Segment Start: EXERCISE INPUTS
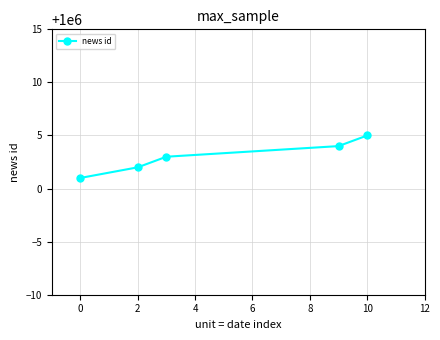

How many values are between 1000002 and 1000004?

3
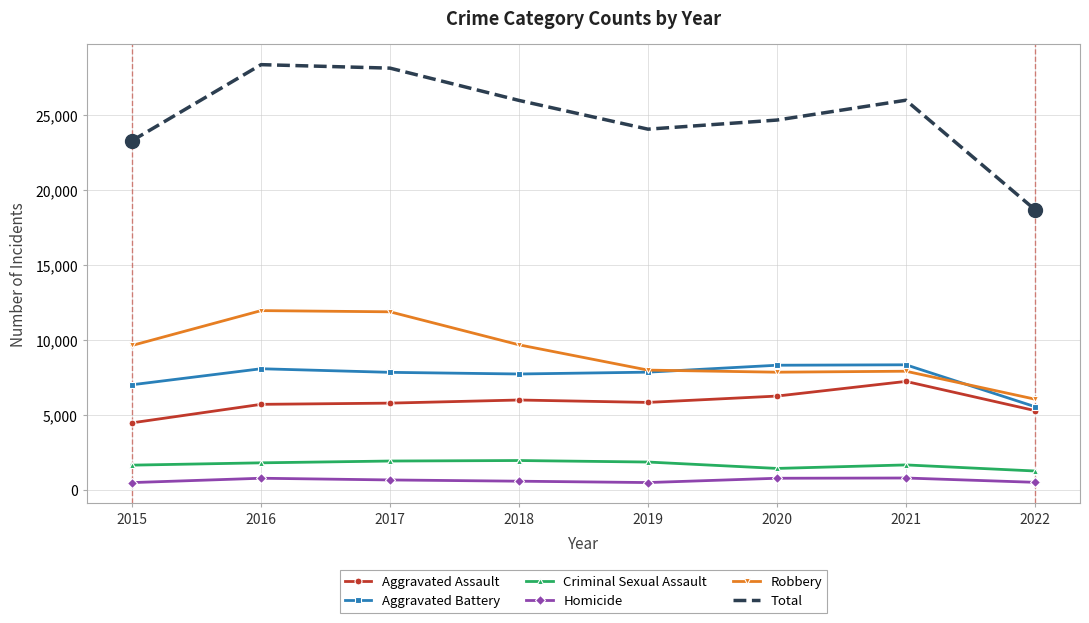

What is the difference between the Homicide values at 2021 and 2017?

129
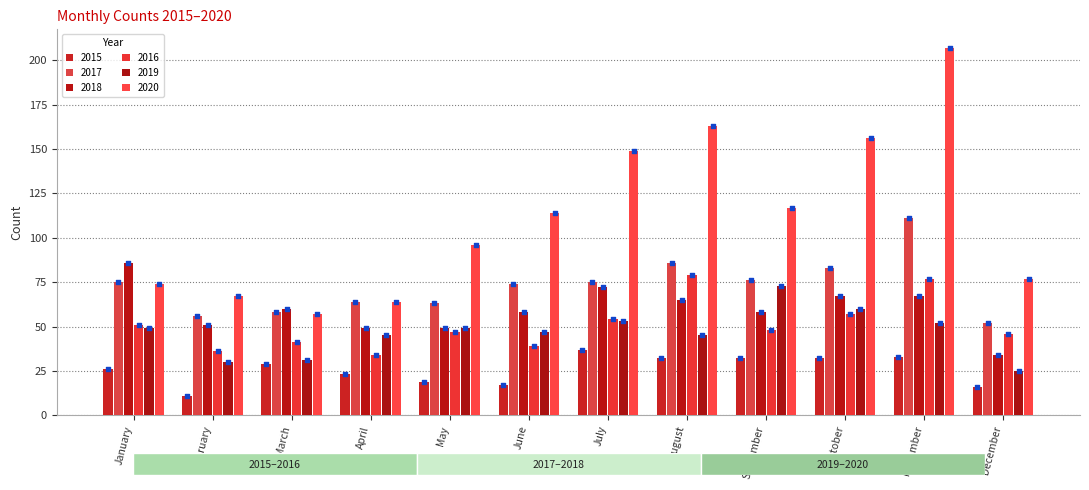

At which category is the sum across all series the highest?

November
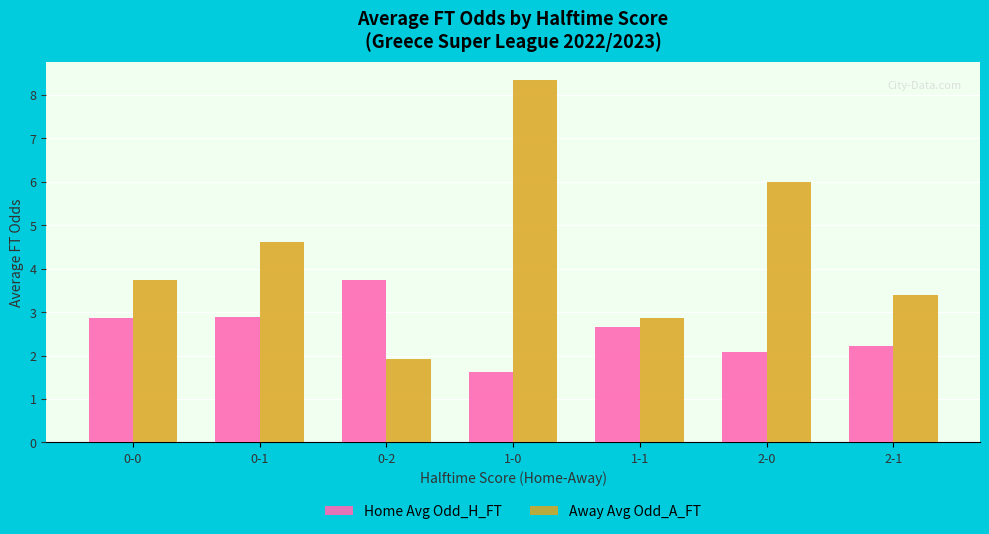

How many values in the Away Avg Odd_A_FT series exceed 3?

5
Segment End: EXERCISE INPUTS
(WHAT THE EXERCISE ASKS)
Please show each line in the listing that contains the word "series".

(OUTPUT)
At which category is the sum across all series the highest?
How many values in the Away Avg Odd_A_FT series exceed 3?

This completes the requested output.